Meanwhile I am thinking about maybe putting the computers into a rack in my clean storage room, so they get less access to dust, and using long USB/HDMI cables for kbds/mouses/monitors.
This would also free up some space in the other rooms currently occupied with computers.
Filters then would also clog less quickly.
(The filter I newly installed on my router a week ago already has its distinctive browning where the air flows through   )



SirDice said:


> Yep. You can also ruin the bearings because blowing on them with compressed air typically spins them faster than they're rated for.
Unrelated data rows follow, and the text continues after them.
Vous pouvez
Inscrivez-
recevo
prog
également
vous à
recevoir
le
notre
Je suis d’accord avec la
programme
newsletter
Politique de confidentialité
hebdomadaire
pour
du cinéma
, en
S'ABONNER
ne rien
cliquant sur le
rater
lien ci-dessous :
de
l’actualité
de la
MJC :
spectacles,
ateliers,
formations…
Yes, a fan had to suddenly block while vacuuming to make me learn to protect the fans while vacuuming.
I just block them using a Q-tip if my finger cannot access them.
I also made dents into the fans' blades, until I learned to avoid hard things like screwdrivers to keep the fans from spinning.



Crivens said:


> Don't blow on the fans!
> They can turn into small wind turbines (depends on the motor technology) and the resulting voltage spike goes into some poor 'ol cmos based chip.


Cool idea... 
Will try that with the next batch of fans I throw away, and measure the spikes using oscilloscope in both blow directions 
Already very curious


----------



## SirDice (Feb 1, 2021)

Snurg said:


> and using long USB/HDMI cables for kbds/mouses/monitors.
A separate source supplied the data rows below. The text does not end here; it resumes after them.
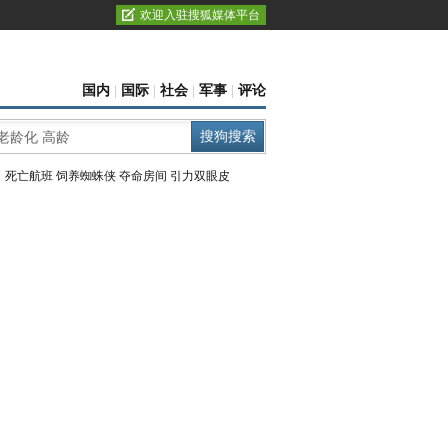
欢迎入驻搜狐媒体平台
国内
|
国际
|
社会
|
军事
|
评论
：
死亡航班
饲养蜘蛛侠
夺命房间
引力双眼皮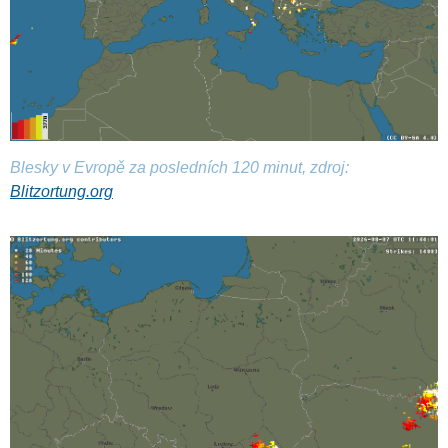
Blesky v Evropě za posledních 120 minut, zdroj:
Blitzortung.org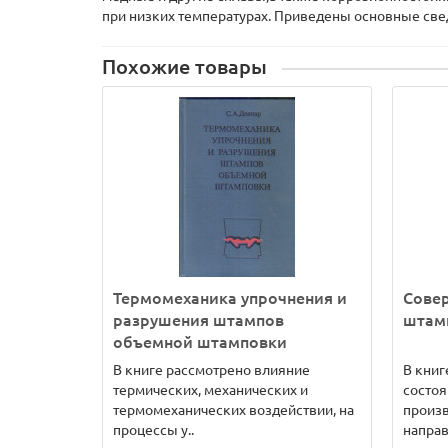
при низких температурах. Приведены основные сведе
Похожие товары
Термомеханика упрочнения и
Совер
разрушения штампов
штам
объемной штамповки
В книге рассмотрено влияние
В книг
термических, механических и
состоя
термомеханических воздействии, на
произв
процессы у..
направ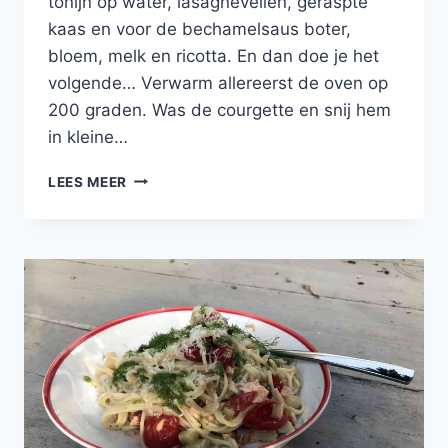
tonijn op water, lasagnevellen, geraspte
kaas en voor de bechamelsaus boter,
bloem, melk en ricotta. En dan doe je het
volgende… Verwarm allereerst de oven op
200 graden. Was de courgette en snij hem
in kleine…
LASAGNE
LEES MEER
MET
RICOTTA,
TONIJN
EN
DOPERWTEN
Both can't be very long. You'll need to use extenders of you have to cover more than a meter or so. You can get extenders that will send the HDMI and USB signals over a plain cat5 cable (note this is NOT a network signal, don't plug this into your network, you're going to blow stuff up) and cover about 100m with it.


----------



## Crivens (Feb 1, 2021)

Snurg said:


> Cool idea...
> Will try that with the next batch of fans I throw away, and measure the spikes using oscilloscope in both blow directions
> Already very curious


Good idea. Let us know the results. Once upon a time i saw a board being converted to passive cooling because "the fan stopped working". Then the IO errors crept up on the HD. Maybe things improved, but better safe than sorry.


----------



## SirDice (Feb 1, 2021)

Snurg said:


> Wow, that's good that there is some choice, at least in the rackmount segment.
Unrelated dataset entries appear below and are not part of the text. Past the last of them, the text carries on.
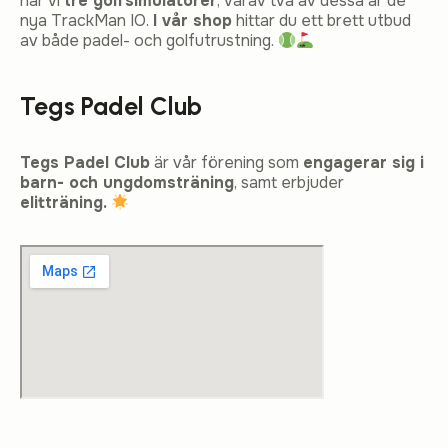
har vi
tre golfsimulatorer
, varav två av dessa är de
nya TrackMan IO.
I vår shop
hittar du ett brett utbud
av både padel- och golfutrustning.
Tegs Padel Club
Tegs Padel Club
är vår förening som
engagerar sig i
barn- och ungdomsträning
, samt erbjuder
elitträning.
I used to have a whole collection of the traditional midi and big tower cases. Things got really disgusting and messy after a while. So I had a buddy of mine build a custom 19" rack that fits under my desks. And bought a couple of different Chenbro cases in various sizes. Some of their cabinets will fit standard ATX mainboards and power supplies (not all of them do, so check the specifications). The 19" rack is on wheels so I can roll the whole thing from under the desk and easily vacuum there


----------



## Crivens (Feb 1, 2021)

Does it have a 4cm space to heat up pizza in?
Edit: you know, like that KFC game console?


----------